As the derivative of the sine is a cosine, the derivatives of a SIREN inherit the properties of SIRENs, which enables the supervision of any derivative of SIREN with complicated signals. The authors of SIREN demonstrated the capability of SIREN on image inpainting by fitting a 5-layer MLP SIREN to an image input and enforcing a prior on the representation.
The results of the method can be seen in the figure below. Therefore SIREN also holds a worthy mention among these components and it surely holds several exciting avenues for future work in many types of inverse problems.

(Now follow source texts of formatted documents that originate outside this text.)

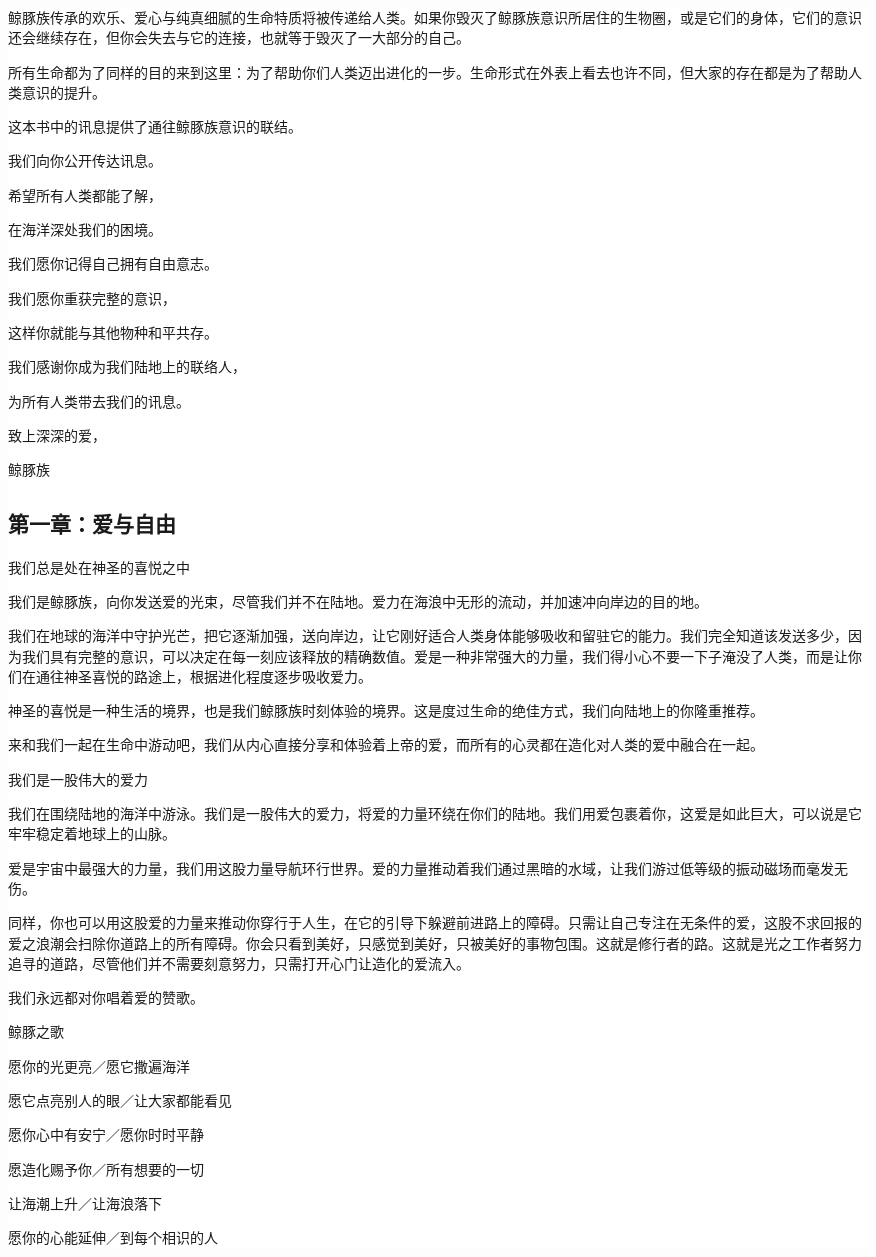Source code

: 鲸豚族传承的欢乐、爱心与纯真细腻的生命特质将被传递给人类。如果你毁灭了鲸豚族意识所居住的生物圈，或是它们的身体，它们的意识还会继续存在，但你会失去与它的连接，也就等于毁灭了一大部分的自己。

所有生命都为了同样的目的来到这里：为了帮助你们人类迈出进化的一步。生命形式在外表上看去也许不同，但大家的存在都是为了帮助人类意识的提升。

这本书中的讯息提供了通往鲸豚族意识的联结。

我们向你公开传达讯息。

希望所有人类都能了解，

在海洋深处我们的困境。

我们愿你记得自己拥有自由意志。

我们愿你重获完整的意识，

这样你就能与其他物种和平共存。

我们感谢你成为我们陆地上的联络人，

为所有人类带去我们的讯息。

致上深深的爱，

鲸豚族

## 第一章：爱与自由

我们总是处在神圣的喜悦之中

我们是鲸豚族，向你发送爱的光束，尽管我们并不在陆地。爱力在海浪中无形的流动，并加速冲向岸边的目的地。

我们在地球的海洋中守护光芒，把它逐渐加强，送向岸边，让它刚好适合人类身体能够吸收和留驻它的能力。我们完全知道该发送多少，因为我们具有完整的意识，可以决定在每一刻应该释放的精确数值。爱是一种非常强大的力量，我们得小心不要一下子淹没了人类，而是让你们在通往神圣喜悦的路途上，根据进化程度逐步吸收爱力。

神圣的喜悦是一种生活的境界，也是我们鲸豚族时刻体验的境界。这是度过生命的绝佳方式，我们向陆地上的你隆重推荐。

来和我们一起在生命中游动吧，我们从内心直接分享和体验着上帝的爱，而所有的心灵都在造化对人类的爱中融合在一起。

我们是一股伟大的爱力

我们在围绕陆地的海洋中游泳。我们是一股伟大的爱力，将爱的力量环绕在你们的陆地。我们用爱包裹着你，这爱是如此巨大，可以说是它牢牢稳定着地球上的山脉。

爱是宇宙中最强大的力量，我们用这股力量导航环行世界。爱的力量推动着我们通过黑暗的水域，让我们游过低等级的振动磁场而毫发无伤。

同样，你也可以用这股爱的力量来推动你穿行于人生，在它的引导下躲避前进路上的障碍。只需让自己专注在无条件的爱，这股不求回报的爱之浪潮会扫除你道路上的所有障碍。你会只看到美好，只感觉到美好，只被美好的事物包围。这就是修行者的路。这就是光之工作者努力追寻的道路，尽管他们并不需要刻意努力，只需打开心门让造化的爱流入。

我们永远都对你唱着爱的赞歌。

鲸豚之歌

愿你的光更亮／愿它撒遍海洋

愿它点亮别人的眼／让大家都能看见

愿你心中有安宁／愿你时时平静

愿造化赐予你／所有想要的一切

让海潮上升／让海浪落下

愿你的心能延伸／到每个相识的人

Hallucinating after learning on videos
Unlike image inpainting, video inpainting focuses on filling the space-time regions in a given video sequence with generated content. To synthesize this content, most traditional approaches used patch-based synthesis.
But after the rise of learning-based methods, some of the most successful approaches are flow-based approaches that jointly synthesize optical flow and colour to enable high-resolution outputs.
The synthesized colour is generally propagated to the missing spatial-temporal regions along the flow trajectories to ensure the temporal coherence and also alleviates the memory problems. In this section, we will discuss the flow-based approach suggested in the paper .
The key component of flow-based video inpainting approaches is the accurate and sharp edge synthesis of the optical flow fields for the object in motion. The method proposed in  “Flow-edge Guided Video Completion” aims to specifically handle accurate flow completion. For achieving the same, the network’s first stage computes a forward and backward flow between the adjacent and non-adjacent frames of the sequence.
Then using the computed flow, the flow of the missing pixel regions is computed. To compute the initial flow, they first use a canny edge detector to extract the edges of the known region and then use EdgeConnect and train a flow edge completion network. This stage of network is the major hallucinative component of the architecture, whose job is to hallucinate the flow edges in the missing region.
The hallucinated edges of the flow maps are typically the most salient features that serve as the key input to produce piecewise-smooth flow completion. Once the hallucination of the optical flow is complete, the network follows the backward and forward flow trajectories to propagate two candidate pixels for each missing pixel.
The network also obtains three non-local flow vectors from the sequence by checking three temporally distant frames. Finally, the candidate pixel’s values are fused in the gradient domain for each missing pixel using a confidence-weighted average.
This type of fusion in the gradient domain ensures the removal of any visual artefact and visible colour seam.
In this blog, we focused on how hallucination in neural networks is utilized to perform the task of image inpainting. We discussed three major scenarios that covered the concepts of hallucinating pixels without any prior learning, after learning on images and after learning on videos.
All of the discussed cases holds deep meaning and reflects the rich history of research in image/video inpainting in their own respective way. Nevertheless, we emphasized how all of these methods have a common goal of hallucinating unseen pixels and how they tackle this inverse problem of image/video inpainting in their respective way.
The variety of applications where the neural hallucinations can be applied is vast and only limited by the ingenuity of its designers.